I’m trying to build an LSTM AE with multiple layers and bidirectional, but I’m getting confused with the dimensions. A single layer AE w/o bidireciton works but if I’m adding layers or bidirectional=True I have to recalculate the dimension for each cell - is there a straight forward approach or how do you calculate the input/output dimensions of each cell?
I’m don’t quite understand your question regarding the recalculation of the dimensions of each cell.
Have a look at my code of an LSTM/GRU-based autoencoder to see if that helps. The relevant snippets is probably the _flatten_hidden() method of the encoder and the _unflatten_hidden() method of the decoder.
My Enc/Dec consists of two cells with decreasing dimenions. Now I’d like to add bidirecitonal functionality and more than 1 layer for each cell → the dimensions of my input changes.
Strictly speaking you don’t have LSTM cells but LSTM layers – at least I think your code was using nn.LSTM and not nn.LSTMCell.
As far as I understand an LSTM with 2 layers is the same as having 2 LSTM layers and using the output of the first as the input of the second. I assume there are some difference in the detail, like the initialization of the hidden state. But over all it should be the same. In short, I would use only one LSTM, just using 2 or more layers.

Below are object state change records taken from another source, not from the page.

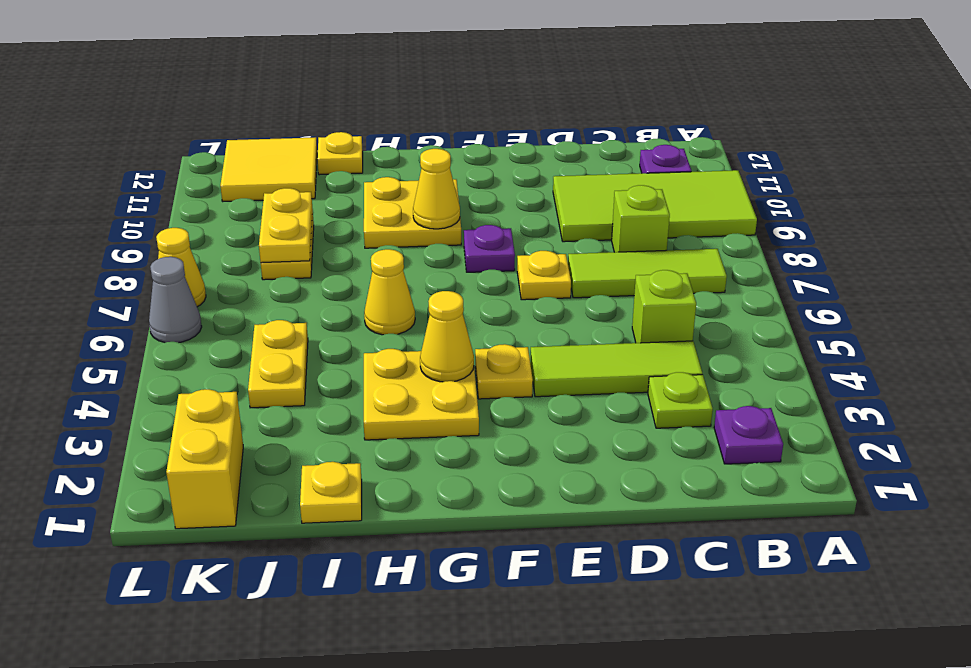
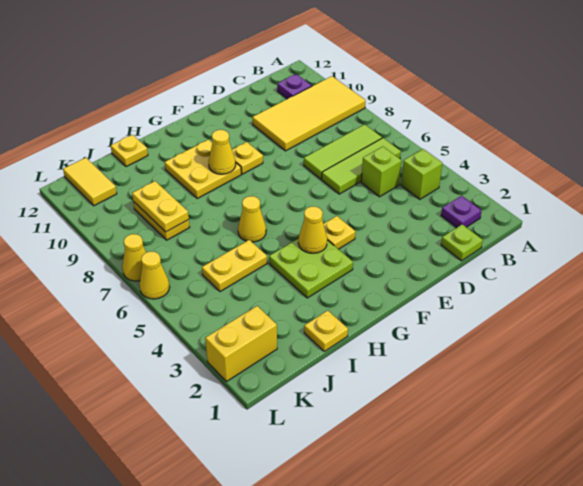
lime tile A9:D10 level 1 -> yellow tile A9:D10 level 1
lime plate C3 level 1 -> lime plate C1 level 1
lime tile C4:E4 level 1 -> lime tile B6:D6 level 1
lime brick C8 level 1 -> lime brick B4 level 1
yellow plate E7 level 1 -> yellow plate F9 level 1
purple plate F8 level 1 -> none
yellow plate G3:H4 level 1 -> lime plate G3:H4 level 1
yellow plate J4:J5 level 1 -> yellow plate I5:J5 level 1
yellow tile J11:K12 level 1 -> yellow tile K11:K12 level 1
yellow brick K1:K2 level 1 -> yellow brick K2:L2 level 1
grey cone L6 level 1 -> yellow cone L6 level 1

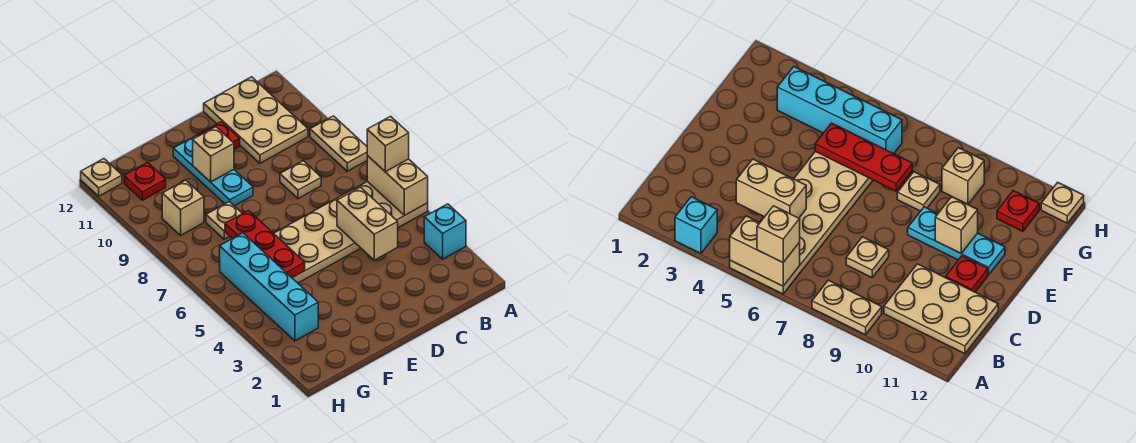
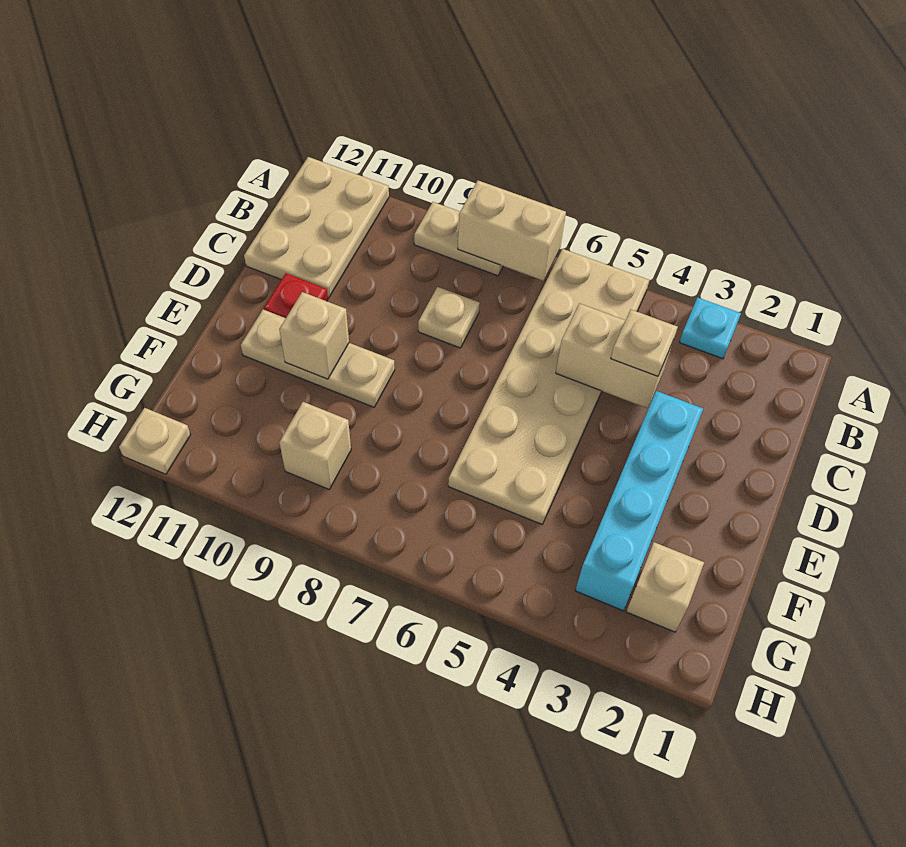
cyan brick A3 level 1 -> cyan plate A3 level 1
tan brick A5:A6 level 2 -> tan brick A7:A8 level 2
tan brick A6 level 3 -> tan brick G2 level 1
tan plate B10:C12 level 1 -> tan plate A11:C12 level 1
cyan plate E9:E11 level 1 -> tan plate E9:E11 level 1
red plate F5:F7 level 2 -> none
tan plate F8 level 1 -> tan plate C4 level 3
cyan brick G3:G6 level 1 -> cyan brick D3:G3 level 1
red plate G11 level 1 -> none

Using view() or reshape() is not intrinsically wrong, one just have to be careful to do it right. For example, if you look at the _flatten() method of the decoder:
I wouldn’t get an error since the shape is still correct. However, the data is now kind of scrambled; see my example in that old post.
Technically, you only need to flatten the tensor (e.g., the last hidden state of the LSTM) if you intend to push it through some additional linear layers before giving it to the decoder. Without that – and assuming your encoder and decoder LSTM have the same setup (same number of layers, same number of hidden dimension, both uni-/bi-directional) – then you can simply set the initial hidden state of the decoder as the last hidden state of the decoder.